→ **Texto da página**

= = = = =

Optaram pela segunda hipótese e ouviram-me em silêncio.

Não guardei cópia do discurso nem me lembro se o publicaram os jornais. Sei que tendo de falar a um monsenhor italiano, com honras de enviado especial do Papa, procurei encaixar na oração citações de Dante. A coisa, aliás, era fácil, tanto que logo de início citei o verso conhecido sobre a Fé, — “Quella fede — ch'è principio alla via di salvazione”. E fui por aí a fora. Exaltei as três virtudes teologais, Fé, Esperança e Caridade, e esforcei-me por tirar o maior partido possível da circunstância de ter sido a nossa Academia, noutros tempos, convento de frades franciscanos. Naquele ambiente onde hoje ressoavam palavras de amor ao Direito, à Justiça e à Liberdade tinham ecoado outrora hinos religiosos de amor ao próximo.

Ensinou-me a experiência que em se tratando de estrangeiros, principalmente neolatinos, um bom meio é falar devagarinho, escandindo as palavras. Eles acabam compreendendo muita coisa do que dizemos. Foi o que aconteceu a monsenhor Cherubini O verso de Dante sobre a Fé revelou-lhe o sentido inteiro do meu discurso. Quem ouve falar em Fé espera imediatamente as suas companheiras inseparáveis, a Esperança e a Caridade. Toda vez, então, que elas pingavam dos meus lábios, monsenhor Cherubini meneava a cabeça, sorridente e compreensivo.

Sua oração de agradecimento confirmou a excelência do meu método. Não tinham sido vãs as minhas palavras.

À noite, em casa, recebo um recado do Mosteiro de São Bento: monsenhor Cherubini queria ver-me, no dia seguinte, pela manhã. Corri, então, ao seu encontro. O enviado especial de S. S. o Papa ofereceu-me o seu retrato, com dedicatória autógrafa. Disse-me que levava dos estudantes de Direito de São Paulo uma recordação muito grata. Fora-lhe motivo de íntima satisfação auscultar os sentimentos da mocidade paulistana, sobre cujos ombros pesava a responsabilidade de preservadora da fé católica no Brasil.

= = = = =

→ **Registros fornecidos**
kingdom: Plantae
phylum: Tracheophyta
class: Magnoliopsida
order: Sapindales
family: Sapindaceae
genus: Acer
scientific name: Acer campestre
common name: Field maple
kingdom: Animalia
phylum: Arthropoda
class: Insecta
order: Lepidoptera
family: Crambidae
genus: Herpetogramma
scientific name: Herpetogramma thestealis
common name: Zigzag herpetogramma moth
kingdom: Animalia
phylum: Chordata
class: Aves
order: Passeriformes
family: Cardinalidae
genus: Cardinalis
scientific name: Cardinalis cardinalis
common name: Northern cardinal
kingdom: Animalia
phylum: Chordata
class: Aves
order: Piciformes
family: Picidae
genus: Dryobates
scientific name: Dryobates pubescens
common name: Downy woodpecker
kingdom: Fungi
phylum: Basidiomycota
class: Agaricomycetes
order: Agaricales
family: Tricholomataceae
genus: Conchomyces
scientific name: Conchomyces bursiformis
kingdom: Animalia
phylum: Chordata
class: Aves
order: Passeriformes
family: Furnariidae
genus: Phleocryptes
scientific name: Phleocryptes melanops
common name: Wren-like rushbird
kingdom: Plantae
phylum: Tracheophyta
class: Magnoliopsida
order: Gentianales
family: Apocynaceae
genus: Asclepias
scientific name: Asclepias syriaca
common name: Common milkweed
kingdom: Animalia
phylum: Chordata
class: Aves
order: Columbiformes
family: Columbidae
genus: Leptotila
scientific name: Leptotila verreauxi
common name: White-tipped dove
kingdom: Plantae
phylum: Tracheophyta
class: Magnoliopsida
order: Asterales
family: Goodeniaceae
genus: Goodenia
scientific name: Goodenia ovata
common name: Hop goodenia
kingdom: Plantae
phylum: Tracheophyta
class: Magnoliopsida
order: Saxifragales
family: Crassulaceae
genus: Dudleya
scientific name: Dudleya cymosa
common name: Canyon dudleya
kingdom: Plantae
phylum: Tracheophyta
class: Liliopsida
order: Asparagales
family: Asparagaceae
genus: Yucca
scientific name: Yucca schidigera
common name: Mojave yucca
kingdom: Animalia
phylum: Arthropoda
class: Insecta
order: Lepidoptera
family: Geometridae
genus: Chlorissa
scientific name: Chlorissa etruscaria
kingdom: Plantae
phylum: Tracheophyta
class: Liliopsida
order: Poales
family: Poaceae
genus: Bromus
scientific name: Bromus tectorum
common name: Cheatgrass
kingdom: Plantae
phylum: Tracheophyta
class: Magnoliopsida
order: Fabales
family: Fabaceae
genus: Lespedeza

= = = = =

→ **Enunciado 1**
Resuma em tópicos o parágrafo do relato do discurso que começa com "Ensinou-me a experiência", mantendo os fatos principais.
→ **Enunciado 2**
Repita, por favor, o trecho do relato do discurso que começa em "Sua oração de" e segue até "católica no Brasil.".
→ **Enunciado 3**
Dê continuidade ao relato do discurso a monsenhor Cherubini a partir do ponto em que ele termina.
Os registros constituem um material à parte.

→ **Resultado final 1**
- Com estrangeiros, sobretudo neolatinos, convém falar devagar, escandindo as palavras, pois assim eles compreendem muito do que se diz.
- Foi o que aconteceu com monsenhor Cherubini: o verso de Dante sobre a Fé revelou-lhe o sentido inteiro do discurso.
- Quem ouve falar em Fé espera logo a Esperança e a Caridade.
- A cada vez que essas palavras surgiam, monsenhor Cherubini meneava a cabeça, sorridente e compreensivo.

→ **Resultado final 2**
Sua oração de agradecimento confirmou a excelência do meu método. Não tinham sido vãs as minhas palavras.

À noite, em casa, recebo um recado do Mosteiro de São Bento: monsenhor Cherubini queria ver-me, no dia seguinte, pela manhã. Corri, então, ao seu encontro. O enviado especial de S. S. o Papa ofereceu-me o seu retrato, com dedicatória autógrafa. Disse-me que levava dos estudantes de Direito de São Paulo uma recordação muito grata. Fora-lhe motivo de íntima satisfação auscultar os sentimentos da mocidade paulistana, sobre cujos ombros pesava a responsabilidade de preservadora da fé católica no Brasil.

→ **Resultado final 3**
— São Paulo — disse — tem um grande nome. Estou satisfeito por ver que os senhores sabem ser dignos dele. Trouxe-lhes uma bênção do Sumo Pontífice e levo, no entanto, para o coração de S. Santidade, um grande prêmio.

* * *

A política interna da Academia foi sempre muito agitada, muito intensa, muito cheia de surpresas. Durante as cinco eleições em que tomei parte, de 1919 a 1923, ora como simples eleitor, ora como cabo eleitoral, ora como candidato, até à última hora não podia contar com as urnas. Mesmo depois de feita a apuração por sobrecarta, era preciso esperar a apuração por cédula. Não raro acontecia aparecerem cédulas de um candidato em sobrecartas de outro.

Antônio Gontijo de Carvalho foi o chefe político mais devotado à causa dos seus amigos que conheci lá dentro. Jamais disputou uma posição no Centro Acadêmico “XI de Agosto”. Tinha, porém, o gosto da política. Trazia no bolso, invariavelmente, a “Lista de Chamada” e anotava com uma cruz, à margem das páginas, os nomes dos alunos “pró” ou “contra”. Conhecia o endereço de todos. Sabia a história de cada um. Observador arguto e de memória espantosa.

Lembro-me que uma vez lhe perguntei, à mesa de um “café”, à véspera de um pleito disputadíssimo:

— E esse Pompéia, quem é e com quem vota?

— O Pompéia — respondeu-me incontinenti — mora no interior, em Ribeirão Preto. Pertence ao grupo de Fulano. Há poucos dias precisei arranjar-lhe um passe.

Piscava um olho, dava uma risadinha e batia-me nas costas.

— Você, hein, seu malandro: Você está querendo tirar conclusões. Mas olhe que eu não disse nada.

Gontijo contava o caso. Quando nô-lo contava já não havia dúvida sobre o voto do estudante. Nós, porém, é que éramos os malandros. Nós é que tirávamos as conclusões, quando a verdade é que as conclusões se nos ofereciam claramente, insofismavelmente. Gontijo sabia, já naquele tempo, que em política é preciso ser como são as mulheres: perguntar sempre, perguntar tanto, que não sobre tempo para respostas. Sabia ainda que uma insinuação produz mais efeito que uma revelação.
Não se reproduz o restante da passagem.